Con los dioses que han hecho su epifanía con las nuevas religiones estamos, al menos, en presencia de divinidades a las que podemos dedicarnos con todo nuestro corazón, nuestro espíritu y nuestras fuerzas. Mitra nos conducirá como nuestro capitán. Isis nos cuidara como nuestra madre. Cristo se ha desprendido de su poder divino y de su gloria para encarnarse como hombre y ser crucificado por amor a nosotros. Y, por nuestro amor, igualmente, un bodhisattva, que ha alcanzado el umbral del Nirvana, se ha abstenido de dar el último paso hacia la felicidad. Este heroico explorador se ha condenado deliberadamente a seguir vagando en el doloroso camino de la existencia eternidades tras eternidades; y ha hecho este gran sacrificio por amor a sus hermanos, cuyos pies él puede guiar hacia la salvación durante tanto tiempo como pague el inmenso precio de permanecer él mismo como un ser que siete y sufre.
Estos fueron los mensajes de las nuevas religiones a una mayoría de la Humanidad que, en el mundo grecorromano, durante la época de paz imperial, estaba cansada y gravemente abrumada, como sin duda lo está en todos los tiempos y lugares.

• • • • •

• **EJERCICIO PROPUESTO**:
Transcribe de nuevo el fragmento sobre las nuevas religiones, todo lo que va desde "Estos fueron los" hasta "tiempos y lugares.", y sustituye en ese tramo "paz imperial" por "hegemonía imperial".

• **EXTRACTO DE DATOS**:
• • • • •

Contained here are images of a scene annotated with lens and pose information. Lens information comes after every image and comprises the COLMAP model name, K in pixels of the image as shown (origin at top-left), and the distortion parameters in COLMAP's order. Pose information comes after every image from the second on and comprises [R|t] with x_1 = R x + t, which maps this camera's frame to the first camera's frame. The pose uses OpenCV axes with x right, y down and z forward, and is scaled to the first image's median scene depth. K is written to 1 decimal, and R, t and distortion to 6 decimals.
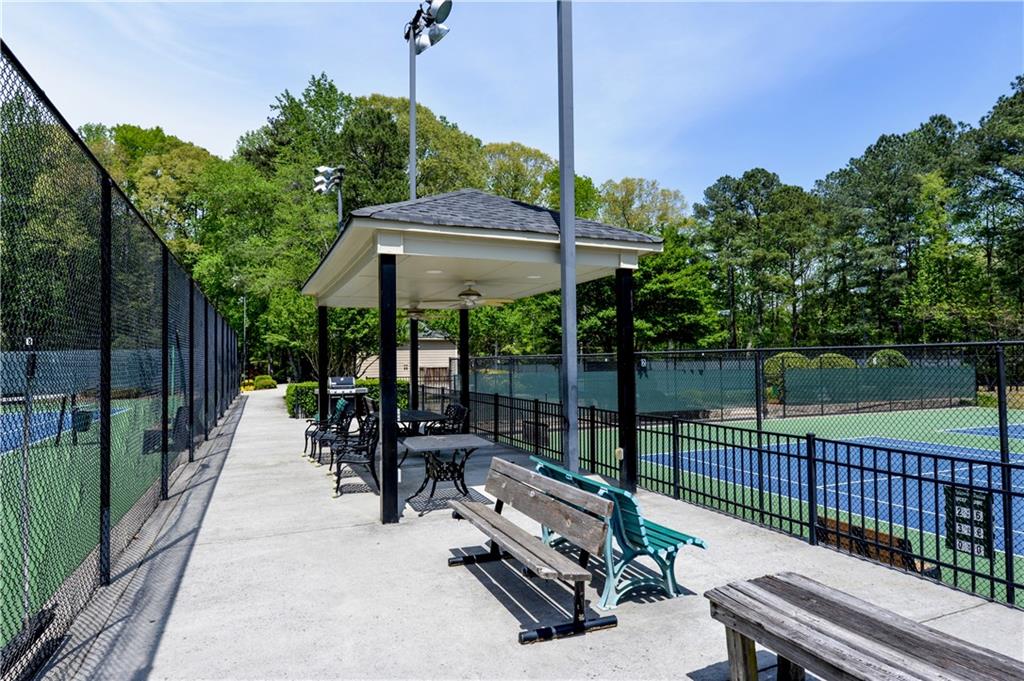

• • • • •

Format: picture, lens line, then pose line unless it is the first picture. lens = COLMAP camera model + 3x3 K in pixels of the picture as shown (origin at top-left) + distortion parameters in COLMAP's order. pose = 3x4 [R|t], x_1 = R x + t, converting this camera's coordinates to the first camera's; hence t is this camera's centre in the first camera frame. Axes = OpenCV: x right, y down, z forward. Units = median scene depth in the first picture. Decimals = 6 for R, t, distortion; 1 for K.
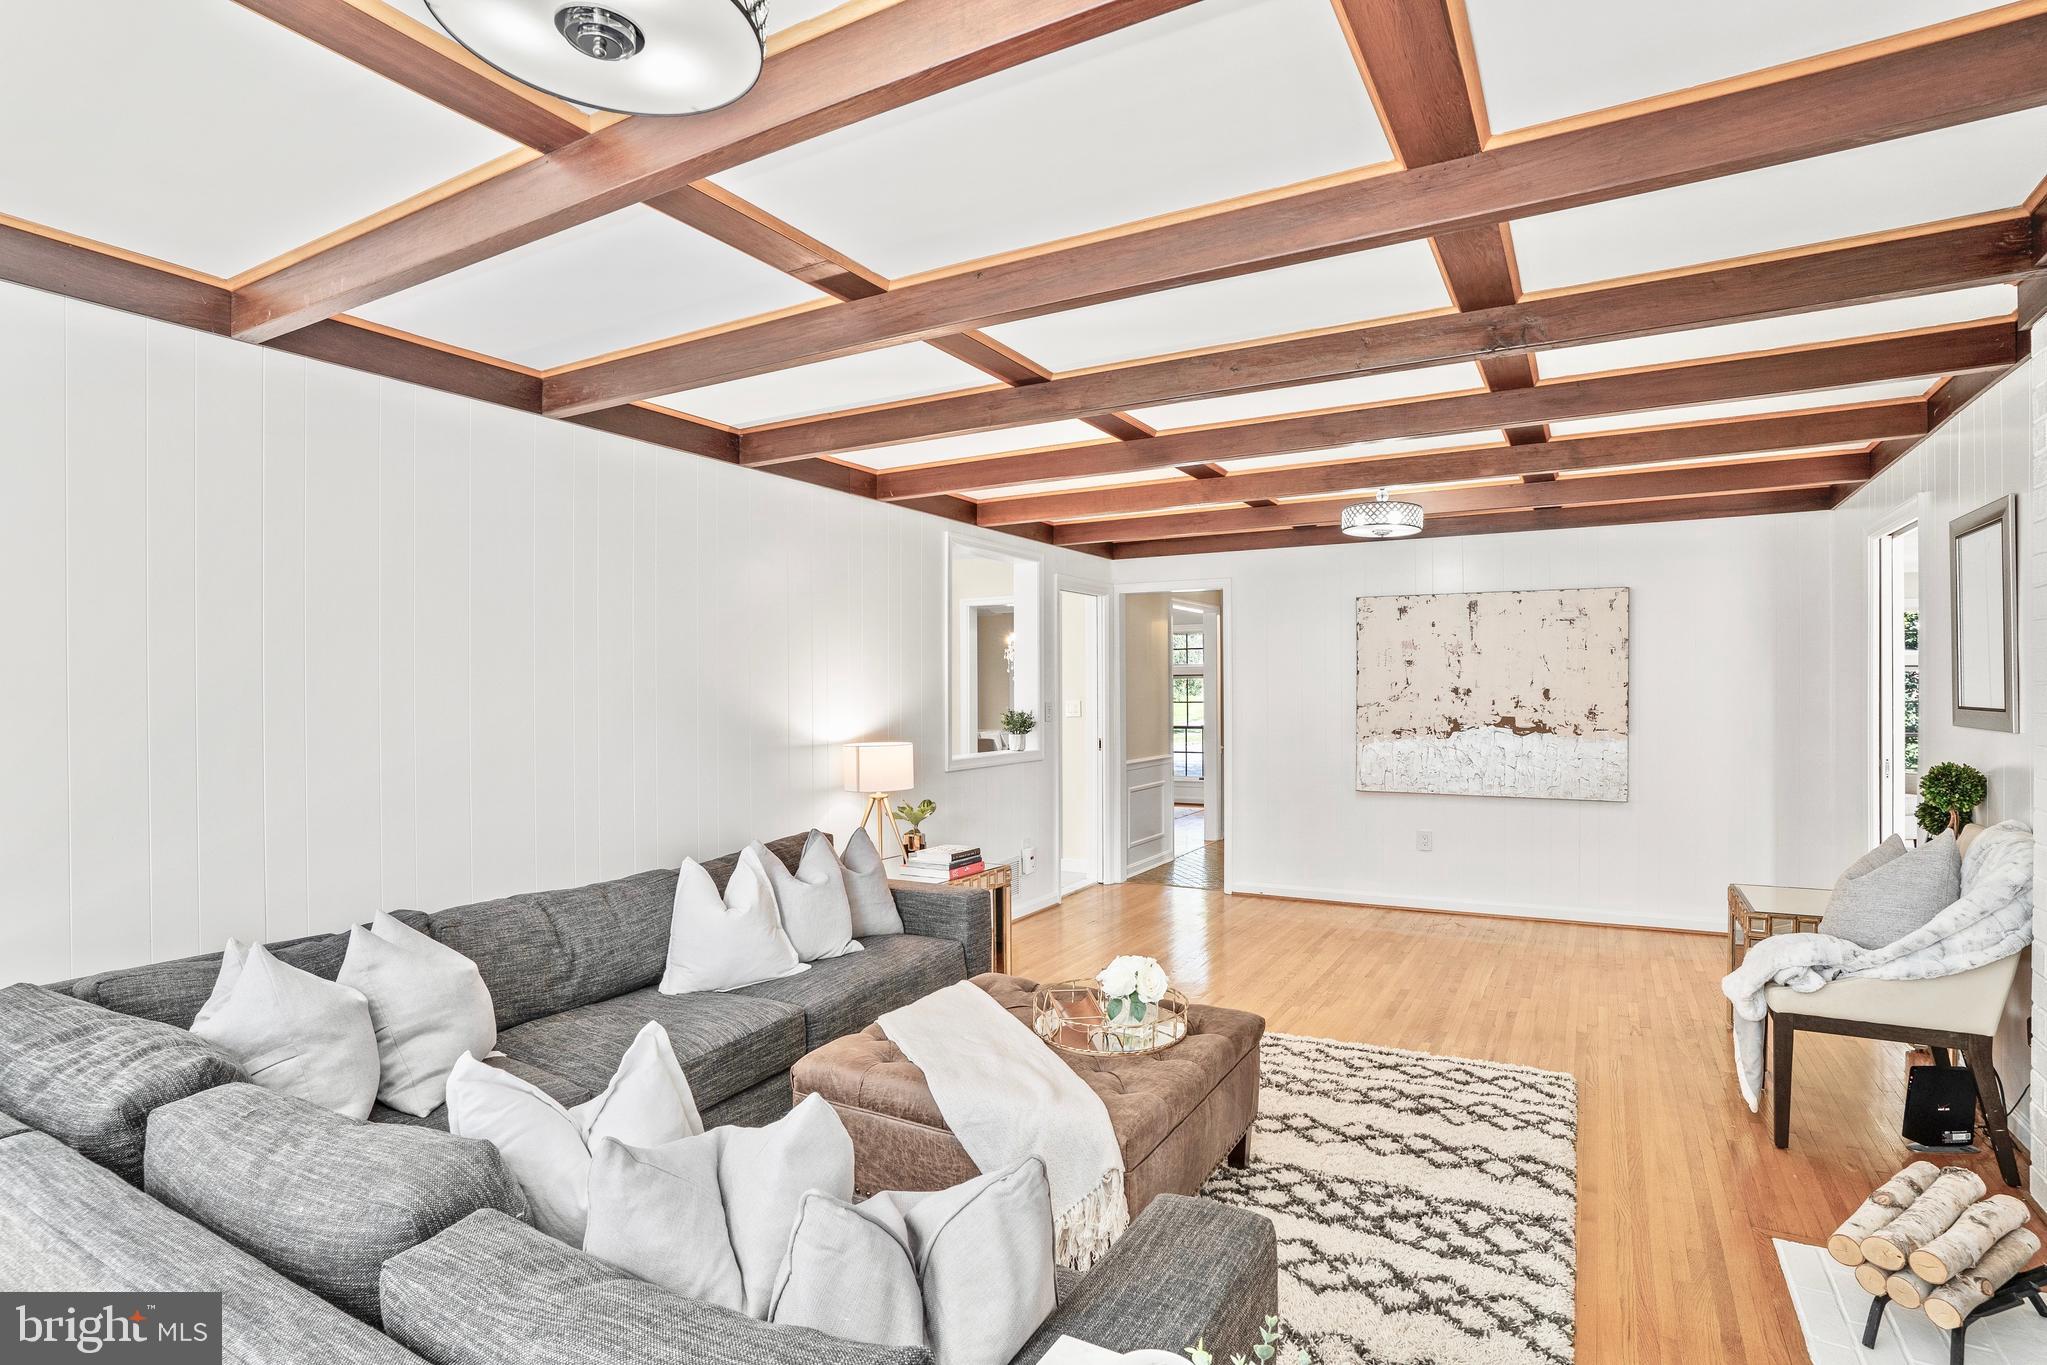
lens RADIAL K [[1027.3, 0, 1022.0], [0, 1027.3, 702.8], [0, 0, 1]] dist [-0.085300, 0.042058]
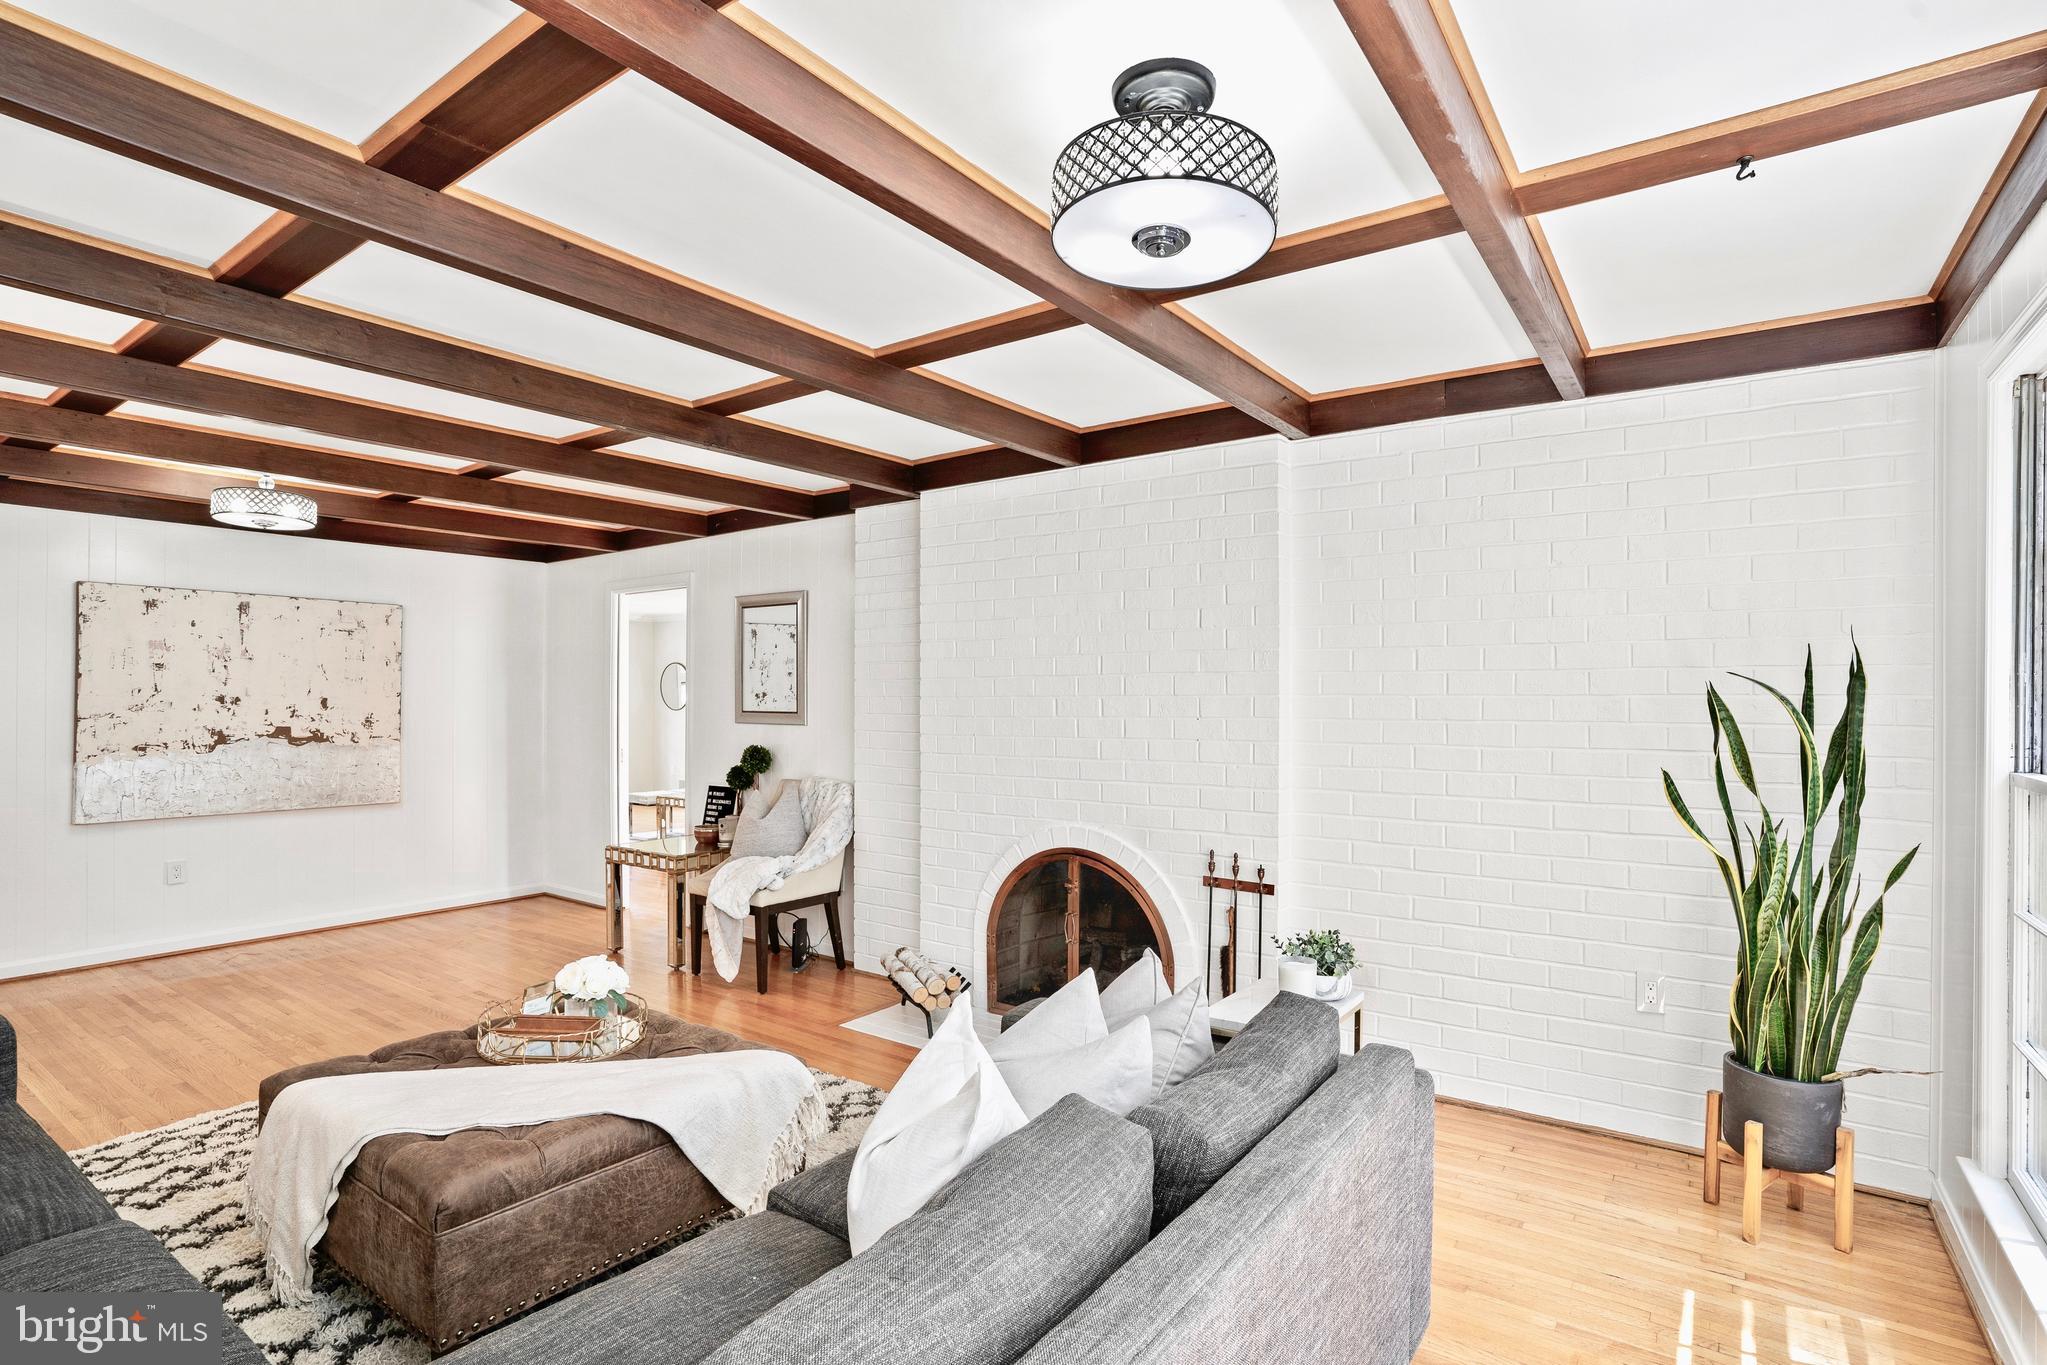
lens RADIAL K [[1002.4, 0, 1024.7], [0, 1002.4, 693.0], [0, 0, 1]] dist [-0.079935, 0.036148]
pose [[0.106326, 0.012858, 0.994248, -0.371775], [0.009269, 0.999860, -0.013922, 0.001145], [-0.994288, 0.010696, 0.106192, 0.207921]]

• • • • •

• **RESULTADO DEL EJERCICIO**:
Estos fueron los mensajes de las nuevas religiones a una mayoría de la Humanidad que, en el mundo grecorromano, durante la época de hegemonía imperial, estaba cansada y gravemente abrumada, como sin duda lo está en todos los tiempos y lugares.